Mary Hooper’s practice is site-specific, using a wide range of materials and processes to create installations, objects, and sound-works. She collaborates with artists from different disciplines, writers and musicians, incorporating research into the narratives of place, people, the patina of human occupation, and the geographical impact of the location on our sense of identity.
The theme that constantly fascinates her is ‘Sense of Place’ and how that develops over time.

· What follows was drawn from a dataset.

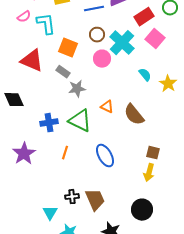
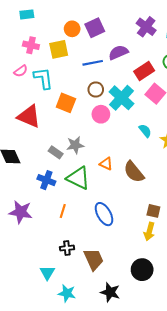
gray rectangle: (63, 72) -> (56, 152), moved
blue cross: (49, 123) -> (46, 180), turned 30
purple star: (24, 154) -> (21, 212), turned -30
black cross: (72, 197) -> (67, 248), moved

Mary has worked as an artist and consultant for Arts in Healthcare, is a founder member of Radiator Community Arts Company established in Hastings in 2004. Mary has been commissioned to make work for Hospitals, Health centres, Gallery and Museum exhibitions, and created installations and performances in the South East, Southport, Leeds, Hull, Bridport, Harwich, Deptford and Eastbourne.
Mary Hooper
Hosted by Leona Fensome
Leona Fensome is the Creative Director and Cultural Historian of Inkslingers Media, a multi award-winning audio production company creating radio programmes, audio documentaries, and oral history collections from community heritage stories. Her work has won Gold at the Independent Podcast Awards, Bronze at the Audio Production Awards and Gold and Silver at the Community Radio Awards.

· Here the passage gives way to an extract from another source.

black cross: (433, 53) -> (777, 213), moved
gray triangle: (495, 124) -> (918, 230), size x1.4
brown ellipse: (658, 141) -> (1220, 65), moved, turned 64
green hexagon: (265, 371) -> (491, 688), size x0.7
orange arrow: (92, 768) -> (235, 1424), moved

She is a second-year, practice-led PhD researcher with the School of Computing, Engineering and Creative Industries, at the University of Bedfordshire (UoB), exploring the development of British student radio.
Oral history based series include: The Making of Black Britain, radio documentary and podcast: Tape Letters Iron-to-Iron Bike Ride radio documentary: Oral historian for the Communicating Connections project, Oral historian for the A County Remembers project: a partnership project with Herts Archives and St Albans Museum.